El debate sobre la reforma de la Ley de Salud Mental volvió al centro de la escena y el doctor Martín Morgenstern, en diálogo con Canal E, analizó en profundidad las propuestas que actualmente se discuten en el Congreso. El especialista advirtió que tanto la normativa vigente como los proyectos de modificación presentan “problemas graves” y reclamó un enfoque transdisciplinario para enfrentar la crisis sanitaria actual.
“Hay una circunstancia real de la necesidad de cambiar la ley”, afirmó Morgenstern, quien remarcó que la legislación actual, vigente desde 2010, dificulta las internaciones de personas que realmente necesitan tratamiento.
El experto explicó que uno de los proyectos impulsados en Diputados incluía aspectos “interesantes”, aunque cuestionó duramente la eliminación de responsabilidades penales para directores y prestadores en casos de internaciones irregulares. “No se puede tolerar este tipo de eliminación”, sostuvo.
Críticas a la reforma y falta de psiquiatras
En paralelo, Morgenstern también apuntó contra la propuesta enviada al Senado por el Ministerio de Salud. Según detalló, el proyecto exige la presencia de un psiquiatra en todos los tratamientos, algo que consideró inviable por la escasez de profesionales.
“Solamente en Argentina se estiman 3.900 psiquiatras”, señaló, y agregó que la reforma “estimula la creación de mayor trabajo para los psiquiatras” sin resolver el problema de fondo.
Además, cuestionó que la iniciativa habilite nuevamente la apertura de centros monovalentes, es decir, instituciones psiquiátricas exclusivas. “Lo que hace es habilitar nuevamente la apertura para nuevos centros monovalentes en términos de salud mental, es decir, más manicomios”, advirtió.

Material proporcionado:

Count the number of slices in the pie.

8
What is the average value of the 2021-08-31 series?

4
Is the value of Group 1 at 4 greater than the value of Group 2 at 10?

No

Consigna: Por favor, escribe la continuación de la nota sobre la reforma de la Ley de Salud Mental a partir de su último párrafo.

Respuesta:
El especialista recordó que antes de la ley vigente bastaba “la simple firma de un psiquiatra” para internar a una persona, situación que derivó en múltiples abusos e incluso en maniobras ilegales para apropiarse de bienes.
El reclamo por un abordaje integral
Morgenstern insistió en la necesidad de construir un sistema de atención más amplio y coordinado entre profesionales de distintas áreas. En ese sentido, propuso implementar tratamientos ambulatorios obligatorios como instancia previa a las internaciones, salvo en casos de extrema peligrosidad. “Hay que crear una situación intermedia entre la terapia voluntaria y la internación obligatoria”, explicó.
El especialista también alertó sobre el crecimiento de patologías mentales y consumos problemáticos, especialmente entre adolescentes. “El problema de la salud mental es un problema de la sociedad moderna”, sostuvo.
Según indicó, la falta de diagnósticos y tratamientos adecuados agrava aún más el escenario. Por eso, pidió abandonar los enfoques fragmentados y avanzar hacia estrategias “transdisciplinarias”. “No multidisciplinario, no interdisciplinario, sino la necesidad de forzar estrategias transdisciplinarias”, concluyó.